# Habitation Door Blisters



## Rudderman (May 31, 2005)

I have a 2003 Swift Sundance (2.3 Engine) which, since last summer, has developed a couple of bubbles/bulges about 4" in diameter on the outer skin of the habitation door.
They appear to be hollow behind them, ie. they will push in flush to the door.
Would this be damp?

Is there any cure/repair for this? Or is it a case of a new door? If so, does anyone know the approximate cost of a door.

The cheapest option, of course, is to ignore them! 

Thanks


----------



## JohnsCrossMotorHomes (Jul 21, 2007)

Hi,

It may be possible to inject some adhesive into the bubble and refix the skin but you would be best advised to ring our workshop manager Glenn and ask him first. He will be quite happy to advise you.

New door would be expensive IF one was available.

Good luck

Peter


----------



## Rudderman (May 31, 2005)

Thanks Peter, will give it some thought


----------



## kimwez (Mar 9, 2010)

Bob, I would suggest you don't ignore it.

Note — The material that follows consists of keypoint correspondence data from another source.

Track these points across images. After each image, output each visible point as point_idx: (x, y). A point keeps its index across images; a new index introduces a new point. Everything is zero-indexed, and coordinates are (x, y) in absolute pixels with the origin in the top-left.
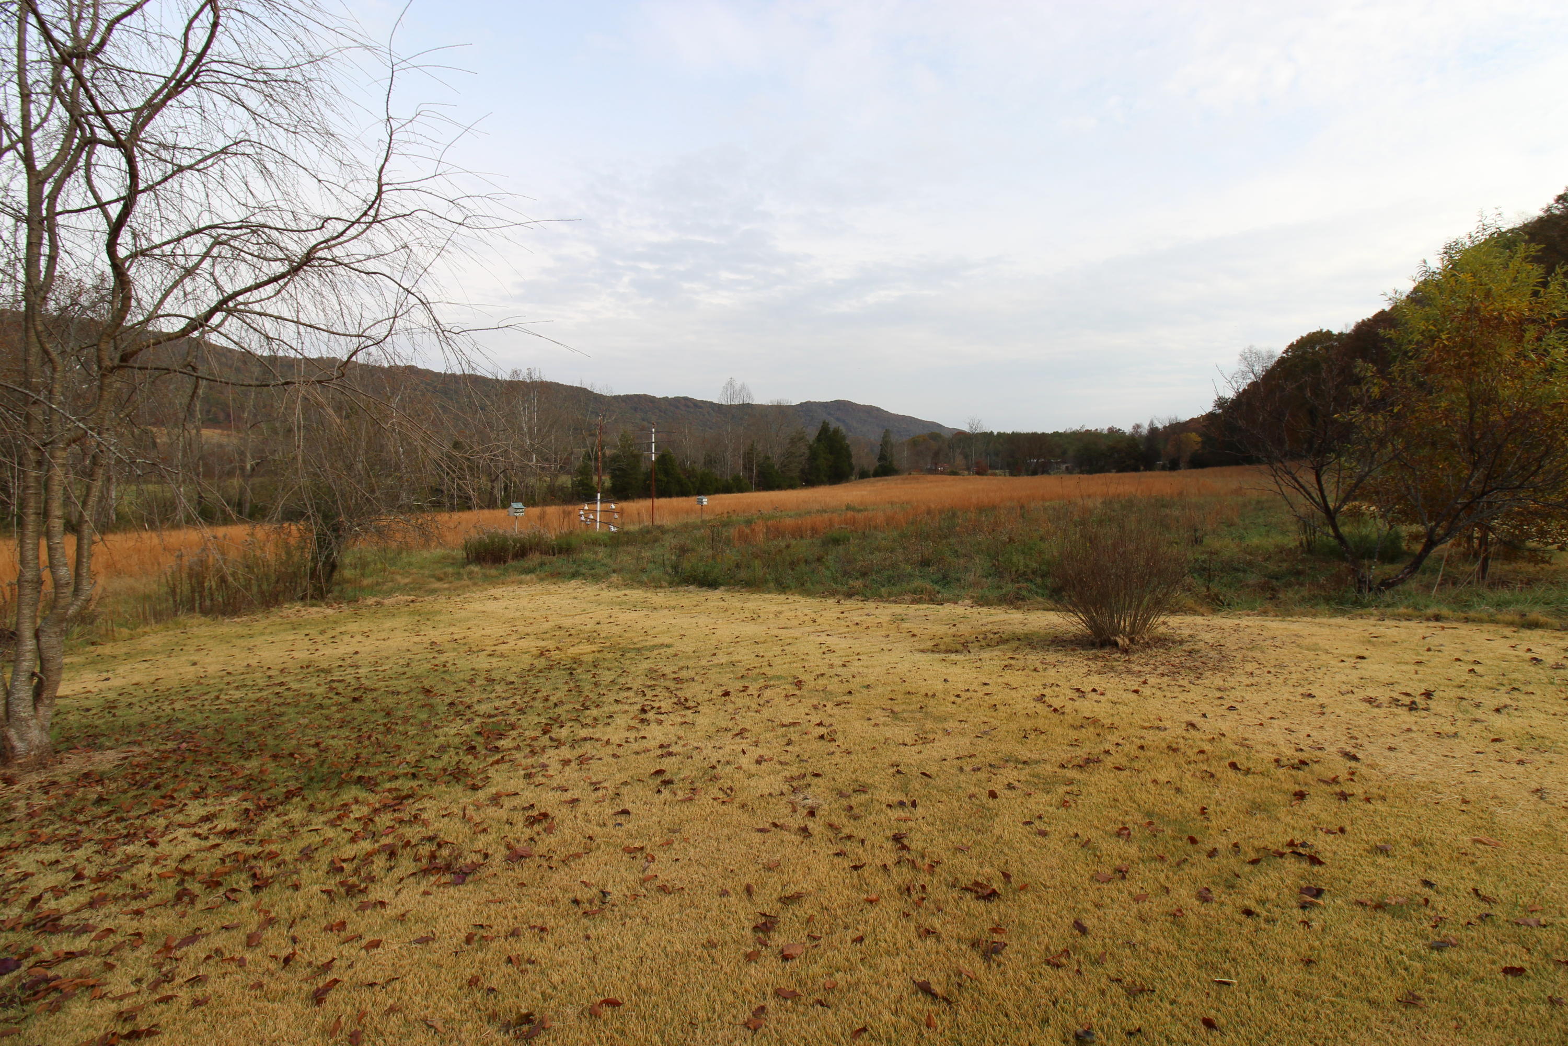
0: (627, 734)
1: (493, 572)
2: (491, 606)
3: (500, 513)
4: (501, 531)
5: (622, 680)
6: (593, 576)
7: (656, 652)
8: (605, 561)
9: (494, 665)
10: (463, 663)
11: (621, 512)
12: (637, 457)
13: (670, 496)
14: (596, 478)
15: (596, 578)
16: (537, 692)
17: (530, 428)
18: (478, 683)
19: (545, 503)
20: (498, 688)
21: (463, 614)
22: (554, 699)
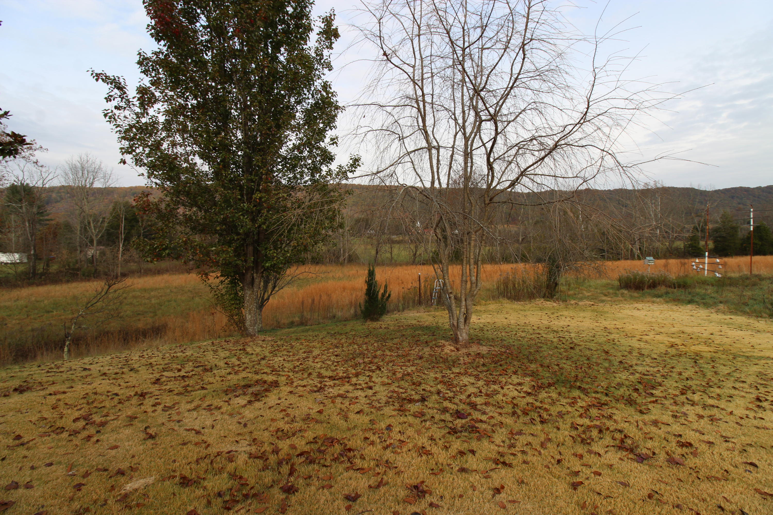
0: (747, 412)
1: (636, 294)
2: (636, 313)
3: (637, 263)
4: (640, 273)
5: (737, 375)
6: (705, 304)
7: (763, 361)
8: (713, 295)
9: (642, 346)
10: (623, 341)
11: (724, 265)
12: (735, 229)
13: (764, 254)
14: (702, 243)
15: (707, 305)
16: (673, 368)
17: (656, 215)
18: (634, 354)
19: (665, 257)
20: (646, 359)
21: (620, 315)
22: (685, 375)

We noticed a similar thing towards the end of last year and having just had it checked out have been told that damp has got inside our whole side panel (possibly through the warping of the door and frame) and is going to cost several £000s to put right! I've learned from bitter experience that you should never put off checking out anything like this, things just tend to get worse. Yours may not be damp at all, but better safe than sorry.

Has anyone else experienced warping of the habitation door?

All the best

kim


----------



## grumpyman (Sep 24, 2006)

I found bubbles at the base of my Habitation Door. Took it to Cannock Resprays who stated it was water getting behind the paintwork. I have burst the bubbles and am told it will be ok to have repaired in a few months cost around £300. :roll:


----------



## Phillip (Jul 20, 2009)

We had a bubble appear on the habitation door of our previous motohome (Swift Kontiki 640/6 - the one in my avatar).

I discovered that it got there because when the door was open and clipped back to the side of the MH, it covered the fridge exhaust (I don't know if thats the correct term), so when the fridge was running on gas a lot of heat came out of the exhaust and made the door bubble 8O 

Nice bit of design work Swift! :roll: 

Part ex'd the MH last year so that got rid of the bubble - for me anyway  


Phill.


----------